# Thread: Max/Min Problems with Trig.

1. ## Max/Min Problems with Trig.

Hi

Could someone please give me hints 4 the questions circled in the attachment? I have no clue how to start to arrive at those answers.

Thanx a lot.

2. Hello xwrathbringerx
Originally Posted by xwrathbringerx
Hi

Could someone please give me hints 4 the questions circled in the attachment? I have no clue how to start to arrive at those answers.

Thanx a lot.
1(a) Let $QR = x$. Then $QP = x\cos\alpha$.

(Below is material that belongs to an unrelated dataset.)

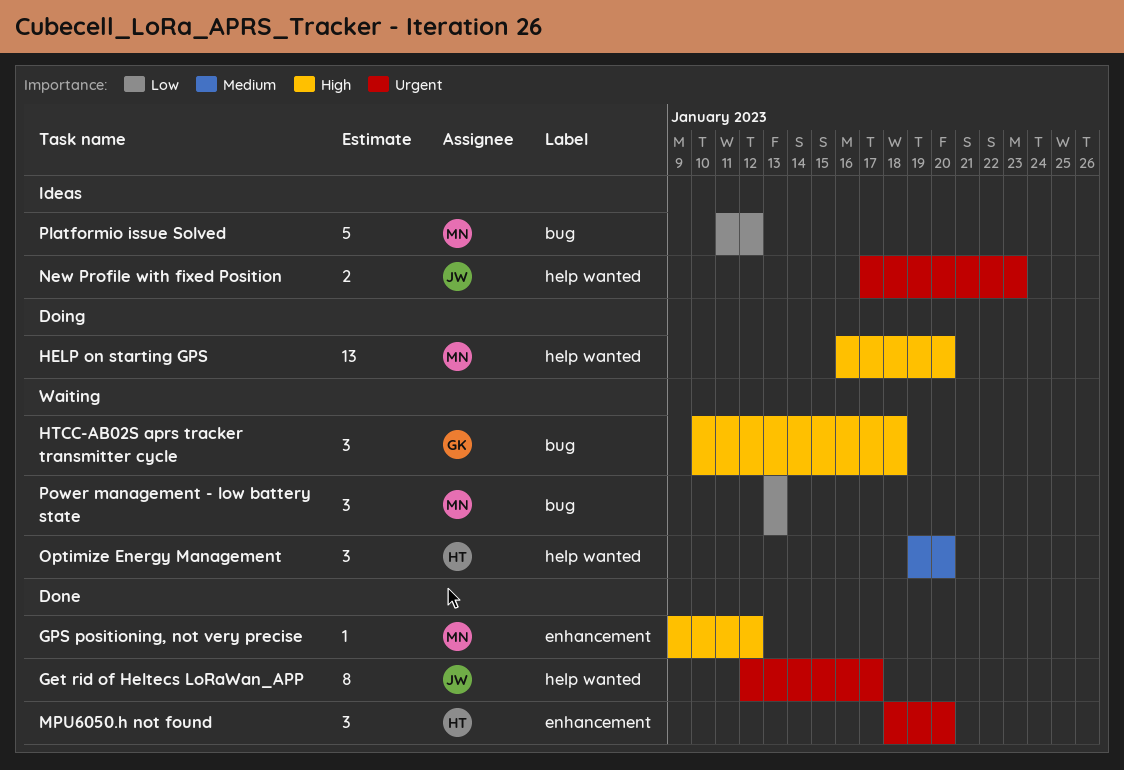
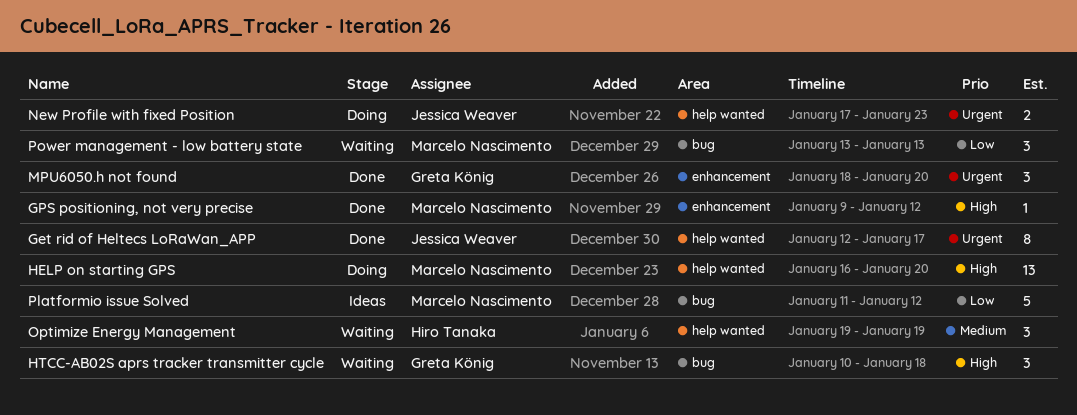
MPU6050.h not found, owner: Hiro Tanaka -> Greta König
New Profile with fixed Position, status: Ideas -> Doing
Optimize Energy Management, due: Jan 20 -> Jan 19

So $x(1+\cos\alpha) = 2$ (= total length of wire)

And $PR = x\sin\alpha$

Then use $A = \tfrac12.PR.QP$

2(a) Draw vertical lines through the top vertices of the trapezium to the base. Then using the right-angled triangles thus formed, the width of the channel across the top is $4+ 4\cos\theta + 4\cos\theta = 4 + 8\cos\theta$, and the depth of the channel $= 4\sin\theta$.

Then use the formula:

Area of a trapezium = $\tfrac12$(sum of parallel sides) $\times$ (perpendicular distance between them)

$=\tfrac12(4 + 4 + 8\cos\theta)\times 4\sin\theta$

$= ...$